Creating a Word List for FASTA, Word Size = 6


    g  c  t  g  g  a  a  g  g  c  a  t

    g  c  t  g  g  a

       c  t  g  g  a  a


          t  g  g  a  a  g

             g  g  a  a  g  g

                g  a  a  g  g  c


                   a  a  g  g  c  a

                      a  g  g  c  a  t
The weaknesses in the FASTA approach can be shown in two pathological examples. The first example would have two proteins that share 50% identity - but the proper alignment consists of alternating match and mismatches. With a word size of two, there would be no word matches along the main diagonal of the dot plot for the sequences (although there will potentially be random or spurious word matches on the off-diagonals) and the proper alignment would probably not be found. The second case consists of two proteins that are almost identical, except the second protein has a 20 residue insertion into the middle of the sequence. If the window size is 15, then the Smith-Waterman alignment phase of FASTA will not have enough alignment space to jump the 20 residue insertion. Thus, the resulting alignment will be either the sequence prior to or after the insertion (whichever had the higher diagonal scores) and the fact that the proteins were basically identical (with only one long insertion) will be missed.


The window size discussed in the previous paragraph is the second heuristic used by FASTA. Its effect is more variable than that of the word size. If the best alignment lies entirely within the window defined by the window size and the concentrated identities there is no effect.
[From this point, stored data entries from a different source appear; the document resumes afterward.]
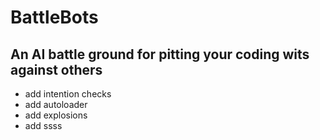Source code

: # BattleBots

## An AI battle ground for pitting your coding wits against others

  - add intention checks
  - add autoloader  
  - add explosions
  - add ssss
However if the best alignment, as defined by a full Smith-Waterman analysis, goes outside the window then a lower scoring alignment will be found by FASTA. This can lead the user to conclude that the sequences are not homologous when in fact they are and homology could have been inferred from a full Smith-Waterman alignment.
In practice these pathological cases are very unlikely. However, similar cases do occur and the loss of sensitivity caused by the use of these heuristics will be seen in the examples presented at the end of the tutorial.